No, I mean the groove of daily and weekly life. I used to stick to a weekly grind of running or working out on certain days, and then going to the grocery store and other errands on a different day, etc. But since I’ve been home from the trail, about the closest I’ve gotten to having a routine is working nearly every Saturday at REI. But personally, it’s been harder to find a routine that feels “normal”. I have started to do my laundry on either Mondays or Tuesdays, and arbitrarily decided that on days I do laundry are the days I will write and publish blog entries.

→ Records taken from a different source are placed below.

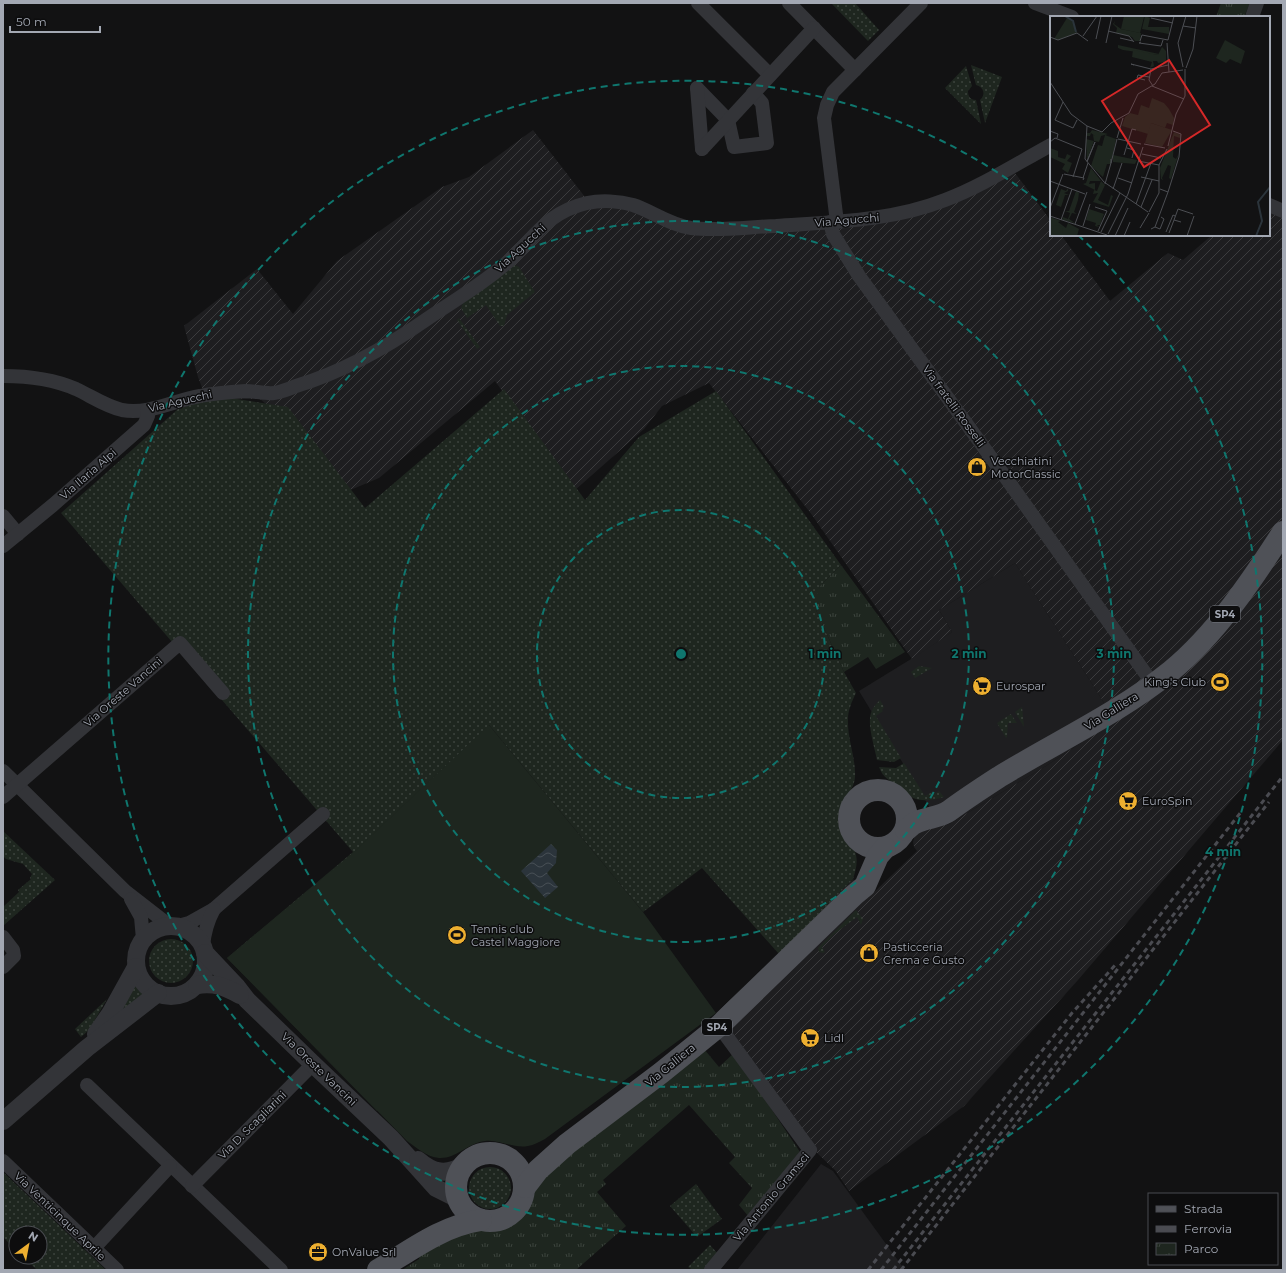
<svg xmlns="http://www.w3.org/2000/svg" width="1286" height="1273" viewBox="0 0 1286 1273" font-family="Montserrat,sans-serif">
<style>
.built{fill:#1e1e20}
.industrial{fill:url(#industrial-furrows)}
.grass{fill:url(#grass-dots)}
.park{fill:url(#park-tufts)}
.pitch{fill:#1e261f}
.water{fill:url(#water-waves)}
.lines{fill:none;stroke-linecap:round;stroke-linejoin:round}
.minor{stroke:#333438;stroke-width:14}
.tertiary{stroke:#333438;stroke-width:18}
.primary{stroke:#4f5157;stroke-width:22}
.rail{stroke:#4a4b51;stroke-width:3;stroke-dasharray:5 4;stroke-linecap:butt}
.ring{fill:none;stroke:#0f766e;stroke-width:2;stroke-dasharray:7 5}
.labels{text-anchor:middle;stroke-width:3;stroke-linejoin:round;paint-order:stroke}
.shield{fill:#0d0d0e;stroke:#767a82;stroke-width:1}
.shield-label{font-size:10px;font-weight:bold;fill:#a3a8b3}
.street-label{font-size:11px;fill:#a3a8b3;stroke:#0d0d0e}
.poi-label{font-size:11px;fill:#a3a8b3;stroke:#0d0d0e;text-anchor:start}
.inset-river{fill:none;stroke:#2b343b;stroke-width:2}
.inset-road{fill:none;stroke:#4c4e53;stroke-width:1}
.view{fill:#d62828;fill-opacity:0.15;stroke:#d62828;stroke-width:2}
.inset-edge{fill:none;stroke:#a3a8b3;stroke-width:2}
.centre{fill:#0f766e;stroke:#0d0d0e;stroke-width:2}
.ring-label{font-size:12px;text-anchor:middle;font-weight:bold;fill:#0f766e;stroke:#0d0d0e;stroke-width:3;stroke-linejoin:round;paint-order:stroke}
</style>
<defs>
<pattern id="industrial-furrows" width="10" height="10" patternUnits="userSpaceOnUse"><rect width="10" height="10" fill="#1e1e20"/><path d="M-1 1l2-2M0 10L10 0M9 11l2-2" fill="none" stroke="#3c3c3e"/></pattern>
<pattern id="grass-dots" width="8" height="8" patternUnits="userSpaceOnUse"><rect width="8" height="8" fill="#1e261f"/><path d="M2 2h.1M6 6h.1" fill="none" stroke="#3c433d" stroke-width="1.8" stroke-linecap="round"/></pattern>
<pattern id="park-tufts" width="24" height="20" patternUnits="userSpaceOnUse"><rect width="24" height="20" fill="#1e261f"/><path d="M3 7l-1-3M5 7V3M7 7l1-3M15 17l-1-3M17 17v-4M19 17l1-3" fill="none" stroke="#3c433d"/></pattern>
<pattern id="water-waves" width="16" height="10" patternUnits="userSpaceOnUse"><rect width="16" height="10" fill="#2b343b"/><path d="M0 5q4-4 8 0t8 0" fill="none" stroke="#474f55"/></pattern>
</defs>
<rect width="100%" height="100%" fill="#121213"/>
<g class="built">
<polygon points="1015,563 1115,720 1046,766 949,824 941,826 859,691 911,659 952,632 939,610"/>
<polygon points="821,1164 833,1171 905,1270 737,1270"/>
</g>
<polygon class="industrial" points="533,130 585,197 710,229 924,206 1009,165 1051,221 1051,235 1061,235 1110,301 1168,253 1183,260 1212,235 1269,235 1269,201 1283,205 1283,740 1078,980 964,1106 849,1191 835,1170 816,1152 728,1027 716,1013 779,954 853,879 868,898 917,851 914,847 913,842 915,835 918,831 949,824 1046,766 1115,720 1015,563 939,610 952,632 912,659 812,515 709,383 662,406 644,429 574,491 495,381 379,478 336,496 278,414 260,399 206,398 198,377 184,326 257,269 293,314 337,261 442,187 469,177"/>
<g class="grass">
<polygon points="831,3 855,3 879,30 868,41"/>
<path d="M971,65l31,12 -17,46 -5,-23c6,-5 4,-13 -4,-15z"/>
<path d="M966,66l6,20 -4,5c0,5 2,9 8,9l5,24 -36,-36z"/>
<polygon points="514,265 519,267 535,292 507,315 504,326 500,326 486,305 467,318 461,308 463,303"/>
<polygon points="459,318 480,347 477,349 457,320"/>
<path d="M504,389l81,111 54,-63 77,-46 125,174 -21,21 -4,24 28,62 12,21c-4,8 -8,17 -8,26 -1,19 8,39 7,58 -1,15 -15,24 -16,39 0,9 4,19 9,26 2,3 4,5 6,7 5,10 2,21 -1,30l-74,75 -77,-86 -59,44 -154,-187 -112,386 -150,-153 126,-106 -292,-339 117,-104 26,-9 27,-2 57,9 77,101z"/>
<polygon points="919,666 932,668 915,678 911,672"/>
<path d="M880,700l4,7 -2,3 1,1 -7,5 25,42 -7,4 -17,-2c-2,-12 -10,-35 -6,-47 2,-6 5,-9 9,-13z"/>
<polygon points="1022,707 1024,727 1015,712"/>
<polygon points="1011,714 1017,723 1008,723 1007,737 1006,738 997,723"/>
<path d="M904,763l21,33 7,-4 2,2 5,-3 5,6c-10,3 -21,5 -31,1 -5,-3 -9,-8 -14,-12 -9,-5 -16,-8 -20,-19l17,1z"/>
<polygon points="3,831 55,880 3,926 3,907 19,892 18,890 31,879 30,878 32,874 23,864 6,859 3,856"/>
<polygon points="856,910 863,919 861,925 857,917 833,935 822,947 825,952 823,953 819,952 818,948"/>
<circle cx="171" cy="961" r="22"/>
<polygon points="135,983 138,989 145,994 103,1030"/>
<polygon points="107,999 89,1030 81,1037 75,1029"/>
<circle cx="490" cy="1188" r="21"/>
<polygon points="3,1172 106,1270 37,1270 24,1257 40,1257 40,1233 16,1233 16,1250 3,1237"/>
<polygon points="696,1184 722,1219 697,1237 670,1206"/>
<polygon points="710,1245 719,1255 707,1270 693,1270 688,1267"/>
</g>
<g class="park">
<polygon points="1221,3 1250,3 1244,17 1216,17"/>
<polygon points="841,565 905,652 876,669 868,657 844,672 816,610 817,594 820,586"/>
<polygon points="704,1049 719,1067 734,1053 800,1152 749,1217 739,1205 752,1188 729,1163 735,1157 689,1105 603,1180 606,1184 597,1192 626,1226 576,1270 402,1270 419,1259 420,1252 466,1228 493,1230 508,1225 516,1220 525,1209 535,1181"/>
</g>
<path class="pitch" d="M489,725l154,187 73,101 -171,126c-6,3 -11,6 -17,7 -15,3 -29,-7 -43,-5 -17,2 -29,18 -46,17 -12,-1 -22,-10 -32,-17l-180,-183 127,-106z"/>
<polygon class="water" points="551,844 557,850 556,863 547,873 558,887 545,898 521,871"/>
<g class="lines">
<g class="minor">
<polyline points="698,3 770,75"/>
<polyline points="789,3 855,70"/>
<polyline points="1035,3 1072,17"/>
<polyline points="1252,17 1257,3"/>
<polyline points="697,88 728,120 734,147 767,143 762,103 753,93"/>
<polyline points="697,88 702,149"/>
<polyline points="702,149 814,28"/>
<polyline points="1269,205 1283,211"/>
<polyline points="830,222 833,234 859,276 1006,478 1153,684"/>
<polyline points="837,222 824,118 827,105 833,92 921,3"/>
<path d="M3,376c25,0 50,3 73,13 15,7 29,17 46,21 27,5 53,-10 78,-14 15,-3 30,-4 46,-5 8,0 20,3 28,2 7,-1 15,-4 22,-7 47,-14 91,-39 131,-67 28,-19 59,-37 84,-60 26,-25 38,-47 76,-56 14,-3 32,-2 46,2 19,6 36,20 58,23 28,3 57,-1 85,-2 57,-4 116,-5 169,-26 37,-14 71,-36 106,-55"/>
<polyline points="3,516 18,534"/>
<polyline points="3,546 53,505 144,425 148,416 147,410"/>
<polyline points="3,771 125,891 170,926"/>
<polyline points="3,797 180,643 223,693"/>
<polyline points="131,899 141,917 143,939"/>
<polyline points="178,926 189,923 214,909 323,814"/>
<polyline points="3,937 13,950 14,956 3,967"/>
<path d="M203,947c1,-14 4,-25 11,-38"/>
<polyline points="87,1085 281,1270"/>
<polyline points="3,1161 117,1270"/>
<polyline points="192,1186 313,1064"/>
<polyline points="94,1248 170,1166"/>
<polyline points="711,1270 810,1150 719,1026"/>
</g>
<g class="tertiary">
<circle cx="171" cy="961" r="35"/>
<polyline points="205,953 237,987 247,1000 313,1064 391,1138 436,1188 458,1199"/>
<path d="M197,985c18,-3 28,2 43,10"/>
<polyline points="96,1034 110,1014 136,967"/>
<polyline points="3,1121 87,1048 158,993"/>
<path d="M418,1160c15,13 28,16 46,5"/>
</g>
<g class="primary">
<circle cx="878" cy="819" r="29"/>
<path d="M906,830c3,-2 6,-6 9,-7 11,-6 24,-5 34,-12 16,-12 33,-23 50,-34 57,-35 120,-64 172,-106 45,-37 81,-91 112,-139"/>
<circle cx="490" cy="1187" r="34"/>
<polyline points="525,1187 538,1170 567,1144 661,1073 719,1026 854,895 865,886 878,856 885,848"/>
<path d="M378,1270c33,-20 64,-44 103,-50"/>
</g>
<g class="rail">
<polyline points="868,1270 1072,1013 1117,963"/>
<polyline points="881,1270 1241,812"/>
<polyline points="893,1270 1283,776"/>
<polyline points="901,1270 1269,802"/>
</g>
</g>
<g class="ring">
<circle cx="681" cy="654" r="144"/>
<circle cx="681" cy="654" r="288"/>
<circle cx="681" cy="654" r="433"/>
<path d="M1078 235A577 577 0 1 1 1048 209"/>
</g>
<defs>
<g id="shop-disc" transform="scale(1)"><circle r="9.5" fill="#edaf30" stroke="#0d0d0e"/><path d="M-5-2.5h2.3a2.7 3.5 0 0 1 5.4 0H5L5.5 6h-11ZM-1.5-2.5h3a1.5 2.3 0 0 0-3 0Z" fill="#111"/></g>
<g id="stadium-disc" transform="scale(1)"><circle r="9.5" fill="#edaf30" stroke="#0d0d0e"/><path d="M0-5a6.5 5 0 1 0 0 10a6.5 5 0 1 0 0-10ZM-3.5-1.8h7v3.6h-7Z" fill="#111"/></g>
<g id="supermarket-disc" transform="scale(1)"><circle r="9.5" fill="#edaf30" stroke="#0d0d0e"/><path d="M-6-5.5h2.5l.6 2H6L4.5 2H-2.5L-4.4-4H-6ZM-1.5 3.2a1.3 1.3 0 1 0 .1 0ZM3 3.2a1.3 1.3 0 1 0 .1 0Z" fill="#111"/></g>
<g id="office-disc" transform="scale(1)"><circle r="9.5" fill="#edaf30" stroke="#0d0d0e"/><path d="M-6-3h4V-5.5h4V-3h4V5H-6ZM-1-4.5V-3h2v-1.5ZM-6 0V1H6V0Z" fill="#111"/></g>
</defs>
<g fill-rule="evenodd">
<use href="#shop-disc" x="977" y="467"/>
<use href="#stadium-disc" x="1220" y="682"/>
<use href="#supermarket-disc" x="982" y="686"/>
<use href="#supermarket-disc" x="1128" y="801"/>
<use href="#stadium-disc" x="457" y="935"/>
<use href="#shop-disc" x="869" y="953"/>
<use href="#supermarket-disc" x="810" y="1038"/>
<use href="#office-disc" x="318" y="1252"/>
</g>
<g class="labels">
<g class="shield">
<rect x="1210" y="606" width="30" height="16" rx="3"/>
<rect x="702" y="1019" width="30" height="16" rx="3"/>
</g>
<g class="shield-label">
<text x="1225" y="618">SP4</text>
<text x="717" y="1031">SP4</text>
</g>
<g class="street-label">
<text transform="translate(847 220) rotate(-5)" y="4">Via Agucchi</text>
<text transform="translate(520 248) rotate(-43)" y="4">Via Agucchi</text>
<text transform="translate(180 401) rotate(-13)" y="4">Via Agucchi</text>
<text transform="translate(954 406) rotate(54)" y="4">Via fratelli Rosselli</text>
<text transform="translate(88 474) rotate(-41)" y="4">Via Ilaria Alpi</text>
<text transform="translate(123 692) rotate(-41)" y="4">Via Oreste Vancini</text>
<text transform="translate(1111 711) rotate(-32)" y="4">Via Galliera</text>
<text transform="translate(670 1065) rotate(-39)" y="4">Via Galliera</text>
<text transform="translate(319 1069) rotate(44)" y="4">Via Oreste Vancini</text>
<text transform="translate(252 1125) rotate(-45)" y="4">Via D. Scagliarini</text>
<text transform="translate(771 1197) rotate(-50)" y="4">Via Antonio Gramsci</text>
<text transform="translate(60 1216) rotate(44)" y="4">Via Venticinque Aprile</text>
</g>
<g class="poi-label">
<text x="991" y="465">Vecchiatini<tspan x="991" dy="13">MotorClassic</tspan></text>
<text x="1206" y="686" text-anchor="end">King's Club</text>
<text x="996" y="690">Eurospar</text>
<text x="1142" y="805">EuroSpin</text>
<text x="471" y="933">Tennis club<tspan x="471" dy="13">Castel Maggiore</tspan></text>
<text x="883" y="951">Pasticceria<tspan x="883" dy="13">Crema e Gusto</tspan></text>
<text x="824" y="1042">Lidl</text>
<text x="332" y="1256">OnValue Srl</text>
</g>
</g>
<g transform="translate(1050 16)">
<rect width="220" height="220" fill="#121213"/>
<path d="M68,29l41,9 -1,1 -35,-5 -5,-2zM102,82l12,5 5,6 5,9 -1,7 -6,-2 -2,5 -14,-5v6l-6,14 3,-9 -26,-8 3,-9 5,-4 8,2 3,-10 8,3zM42,114l16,4 -7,2 -2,6 -5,-1 -7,19 -1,-21 8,2 -1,-6 2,1 -4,-3 -1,3h-4l1,-3h3zM41,152l10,13h-11l-1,3 6,-1v7l-12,-6 3,-1zM39,193l15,5 -4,11h-3l2,2 -4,-1 1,-3 -10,-3z" fill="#1e261f"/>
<path d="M95,0l5,2 -2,9h21v7l-27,-5zM17,2l6,4 4,11 -19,7 -4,-1zM65,5l-1,3 7,5 20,4 -1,8h-5l-3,-4 -16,-4 1,-5 -4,-4zM175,24l20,11 -4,13 -11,-5 -4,4 -10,-5zM112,31l4,4v14l-1,-3 -7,1 -1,-2h-4l1,5 -4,2 2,-6 -20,-5 1,-7 25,5zM124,116l7,3 -1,3 -6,-2 -1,21 3,2 3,-6 -8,26 -2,-1 2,-12 -3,-1 -6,13 1,2 -2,-1 -1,-11zM55,119l11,4 -5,25h-4l-4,13 -12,-11 7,-21 4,1zM0,132l8,3v6l7,2 2,-5 4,2 -4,5 5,2 -4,10 -6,-4 3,-5 -15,-7zM63,139l24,5 -2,4 -22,-2zM51,165l4,4 -7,15 10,5 3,-10 2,1 -4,11 -16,-5 5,-9 -5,1 1,-4 3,1zM18,172v3l-4,2 5,2h-4l-4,12 -5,-2 5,-16 5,2zM26,175l3,2 -1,7 -4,12 3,2 -5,-1 -3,6 6,4 -13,-3 1,-3 5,2 2,-6 -5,-2h4zM0,201l11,4 -3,1 8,6 2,-5 11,6 -2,7h-27z" fill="#1e261f"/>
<path d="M74,0l20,1 -4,16 -19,-4zM101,107l21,7 -10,17 -17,-4zM1 215a6 6 0 1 1 12 0a6 6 0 1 1-12 0Z" fill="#1e261f"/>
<path class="inset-river" d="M15,0l8,5 3,11M206,220l6,-15 -4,-19 12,-15"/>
<path class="inset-road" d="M101,2l22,5M133,10l13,2M58,15l21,5 5,6M33,20l14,-20M0,21l8,3 19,-7 11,8M70,22l13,3M46,23l5,-23M118,24l6,-24M90,25l2,-6 26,5M91,26l-2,1 22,3 2,-6M56,27l6,-27M117,27l2,29M84,49l-3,-1 20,5 17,-4M133,51l-5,-24 8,-27M136,52l7,-19 4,-33M101,53l-2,11 4,6M95,64l-8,-2 1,-3 11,2M0,66l21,32 16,12 -2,33 19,23 44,30M102,70l32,13M13,86l-8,18 18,8 4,-8M37,110l15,6 9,-9 18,-10 9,-19 17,-10 7,-11 21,-3M0,115l8,3 -1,4M67,122l6,-20M68,123l23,5M0,126l5,-4 27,11 -9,28M94,128l21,4M118,130l8,-32 9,-18v-27M77,132l7,2 -2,8M92,138l19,4M74,139l8,-26 4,1M61,143v4l6,-24M37,145l8,-19 -8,20M88,145l21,4M14,158l20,4 -1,2M91,161l18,4M33,162l5,-15M68,162l14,5M0,165l35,13M55,168l6,-21M63,173l9,-26M110,173l8,3 11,-35 2,-23 -8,-3M86,188l15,-41M45,191l12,4 -9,20M91,191l11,-27M0,192l13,-34M99,196l10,-19v-28l8,-16M0,200l57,19M11,204l11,-31M131,206l-7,-2 4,-11 15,5M25,208l12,-32M33,210l7,-22M105,211l5,2 4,-10 -3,-2M90,212l9,-15M101,213l4,-2 13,-35M51,216l19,-39M116,216l7,-17 2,1M119,217l5,-13M58,218l20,-40 15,-47M65,220l13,-28M74,220l6,-14M137,220l7,-20"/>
<path class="view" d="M119,44l41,65 -66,42 -42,-66z"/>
<rect width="220" height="220" class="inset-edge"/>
</g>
<circle cx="681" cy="654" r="6" class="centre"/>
<g class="ring-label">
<text x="825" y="658">1 min</text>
<text x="969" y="658">2 min</text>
<text x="1114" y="658">3 min</text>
<text x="1223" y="856">4 min</text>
</g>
<rect width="1286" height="1273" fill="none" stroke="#a3a8b3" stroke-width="8"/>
<rect x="1148" y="1193" width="130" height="72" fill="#0d0d0e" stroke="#494b50"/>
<rect x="1156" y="1206" width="20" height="6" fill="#4f5157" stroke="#494b50"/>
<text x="1184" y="1213" font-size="12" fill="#a3a8b3">Strada</text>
<rect x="1156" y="1226" width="20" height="6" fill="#4a4b51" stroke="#494b50"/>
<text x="1184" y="1233" font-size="12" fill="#a3a8b3">Ferrovia</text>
<rect x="1156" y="1243" width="20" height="12" fill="url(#park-tufts)" stroke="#494b50"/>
<text x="1184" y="1253" font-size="12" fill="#a3a8b3">Parco</text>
<g transform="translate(28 1245) rotate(32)"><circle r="19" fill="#0d0d0e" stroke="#494b50"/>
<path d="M0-3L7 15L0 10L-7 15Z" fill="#edaf30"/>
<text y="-6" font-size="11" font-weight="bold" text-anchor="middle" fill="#a3a8b3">N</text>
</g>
<path d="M10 26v6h90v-6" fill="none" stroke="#a3a8b3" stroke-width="2"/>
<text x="16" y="26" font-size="12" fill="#a3a8b3" stroke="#0d0d0e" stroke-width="3" paint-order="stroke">50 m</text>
</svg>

But yesterday, I got a late start to laundry, because I had been up until 1am doing yoga. I’ve been spending more and more time upside down and it’s so much fun I couldn’t stop (I’ll do another yoga post down the road…yoga helped save my life, btw). Anyways, I slept in late yesterday, then talked to my mom on the phone for a while. And when I got home from laundry (where I did start an outline for a topic called “Saying Yes to Opportunity”) close to 4:00 yesterday afternoon, the cats were waking up from naps and wanting attention and being so adorable that I played with them for a while, and then decided that 45 minutes before I left for yoga wasn’t going to be productive writing time so I hopped on the treadmill for a few miles of uphill climbing. Then there was yoga with friends, and when I got home I felt like I had already blown my “afternoon of writing” so I got back on the treadmill for a few more miles of grinding at a steeper incline.
So anyways, I was about to blow off writing today as well, because I had a lovely morning filled with catching up with friends I haven’t seen in a while, and just wanted to jump on the treadmill to work off the lunch at Two Fools. It would’ve been so easy to continue making the little motivational signs to hang in front of the treadmill (I’m “training” for something…more on that later, too). But one of those signs was a verbatim text I received from my trail buddy Good Wood last week: Get Some Motivation! No Excuses 2019! So I decided that a more appropriate topic would be procrastination, and I just realized that it’s taken me less than 30 minutes to write this. And I’ve had to stop to pet Oreo only twice.
Do you struggle to get started with a project, or struggle to finish it? There’s all sorts of procrastination. For some of us, working under a deadline and waiting until it’s down to the wire is thrilling and we do our best work under that pressure. But for others (myself included), we simply find other things that we would prefer to do instead, and then find ourselves down to the wire and having to make a decision: shit or get off the pot. Well, if you’ve followed since my first post, you’ll know that I don’t shy away from shitting. So I guess that makes this my shit. So there.